Politics & Policy

Strength Needs Energy

Fixing failed policy.

As I’ve talked with other industrial and business leaders in the U.S. over the past several years, I’ve come to one inescapable conclusion: This country is in the middle of what could be a long and painful energy crisis.

It’s a crisis that goes beyond the very real misery many may feel this winter when they struggle to pay home heating bills. And it’s well beyond any discomfort Americans are feeling now when they go to fill up their cars and SUVs at the gas station.

The real energy crisis we face today is much graver because it has ballooned into a manufacturing crisis. It is now undermining the very things that have made this country so great for so long — its economic prowess, its education system, its strong history of innovation and invention, and, last but certainly not least, its basic national-security and influence in the world.
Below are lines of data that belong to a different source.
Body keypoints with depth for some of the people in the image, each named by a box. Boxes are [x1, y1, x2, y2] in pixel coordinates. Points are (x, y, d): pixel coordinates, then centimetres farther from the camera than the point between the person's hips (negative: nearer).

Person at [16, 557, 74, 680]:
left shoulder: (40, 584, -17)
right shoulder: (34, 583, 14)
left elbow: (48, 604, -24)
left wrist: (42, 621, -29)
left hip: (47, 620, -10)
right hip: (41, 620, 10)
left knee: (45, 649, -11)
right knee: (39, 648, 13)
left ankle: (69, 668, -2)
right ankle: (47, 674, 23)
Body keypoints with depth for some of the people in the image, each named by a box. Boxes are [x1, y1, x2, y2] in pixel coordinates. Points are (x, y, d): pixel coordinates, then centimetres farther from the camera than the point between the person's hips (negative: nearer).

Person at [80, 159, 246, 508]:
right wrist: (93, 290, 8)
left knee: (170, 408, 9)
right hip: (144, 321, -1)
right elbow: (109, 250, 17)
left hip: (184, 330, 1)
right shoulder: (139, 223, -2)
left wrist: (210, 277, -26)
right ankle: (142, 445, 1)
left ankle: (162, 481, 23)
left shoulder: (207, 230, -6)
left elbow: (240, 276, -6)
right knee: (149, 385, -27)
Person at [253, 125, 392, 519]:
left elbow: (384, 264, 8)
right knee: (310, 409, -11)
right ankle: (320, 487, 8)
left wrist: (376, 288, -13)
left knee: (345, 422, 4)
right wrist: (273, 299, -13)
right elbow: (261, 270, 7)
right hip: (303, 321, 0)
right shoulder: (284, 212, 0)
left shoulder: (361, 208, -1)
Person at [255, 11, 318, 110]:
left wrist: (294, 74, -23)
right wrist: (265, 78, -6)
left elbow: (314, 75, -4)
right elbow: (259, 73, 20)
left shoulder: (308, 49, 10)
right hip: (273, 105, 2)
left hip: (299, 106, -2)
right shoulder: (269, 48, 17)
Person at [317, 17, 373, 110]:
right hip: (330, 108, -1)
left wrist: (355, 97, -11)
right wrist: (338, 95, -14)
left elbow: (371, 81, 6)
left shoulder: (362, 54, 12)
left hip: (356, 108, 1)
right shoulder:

It doesn’t have to end that way, of course. There are solutions. But, we have to act soon if we hope to have any chance of saving our once mighty manufacturing economy, the basis of our great democracy and influence in the world.

Until lately, this crisis has been almost invisible to the average American. Like a microscopic parasite, though, it’s been slowly weakening American industry and eating away at our economy. This country has lost more than three million manufacturing jobs since the year 2000 in large part because we don’t have a coherent national energy policy. My own industry has suffered woefully. We went from a trade surplus of more than $20 billion to a deficit of more than $9 billion in the past decade.

The chemical industry is not alone, of course. Basic manufacturers across the country are facing similar circumstances. Energy costs are making them less and less competitive around the world. And at the end of the day, they have few good choices: move their businesses to geographies with more reasonable energy costs or shut down.

Since more than 70 percent of all business R&D comes from the manufacturing industry, losing our country’s manufacturing base also means a lost investment in future innovations and technological advancements. In essence, our nation will give up its competitive advantage to an aggressive marketplace, with emerging economies all vying for an increase in its global market share.

I believe there is another way. We still have an opportunity to correct this problem. We created it after all. It was our collective policies and our collective insatiable consumption that caused the problem. Now it’s within our collective power to fix it. How? Let me recommend two ways to start.

First, we must reduce energy demand. This is not only the most practical first step; it’s also the easiest to implement, the most cost-effective to carry out and one of the most helpful in the long run for both energy security and our climate.

Every industrial sector, every residential sector, every appliance maker, every auto manufacturer and, yes, every consumer must be encouraged — and rewarded — for reducing demand. The cheapest energy is the energy we don’t use.

Second, we must diversify our energy supplies at home. That means, for instance, opening up previously restricted areas to safe and environmentally responsible development. There is an ample supply of clean-burning natural gas off our own shores to help us move toward a more energy secure future. Instead of paying for high-priced oil imports — which is the same as exporting money and jobs — we can use our own, clean domestic resources to fuel our own economy here.

In addition, I believe we should use revenues from these new sources to help fund a series of research projects to aggressively pursue alternative energy resources. We have the best minds and best scientists in the world — we should use them to help break our dependence on fossil fuels and chart a future path for this country that is more secure and sustainable.

There is more we can do, of course. We must make coal a more sustainable energy source. We must increase our work on renewable energy and pursue responsible alternatives such as bio- and nuclear energy. And, perhaps most importantly, we must do all of this within a framework of reducing our impact on global climate change.

But the time for talk is over. We need action and we need it now.

My greatest concern is that our lack of comprehensive action is already having a devastating effect on basic manufacturing, which is, after all, the foundation of our economy. If the foundation crumbles, the other great pillars it supports could collapse, too.

We’ll lose our advantages in intellectual property, information technology and computing. We’ll see our science-based education system continue to erode … because without manufacturing and all that accrues to it, many engineers and scientists will have no place to work. In short, we’ll lose our comparative advantage to compete.

If that happens, we’ll be little more than a two-coast economy: finance and services in the East and entertainment in the West, with government in Washington. And there is certainly no security in that. The mightiest and most diversified economy in the world will be based on theme parks, sports, and entertainment events, and providing capital to the true growth economies which will be based on manufacturing and science. And government’s main job will be to divide up the pieces of an ever-shrinking pie.

— Andrew Liveris is chairman and CEO of the Dow Chemical Company.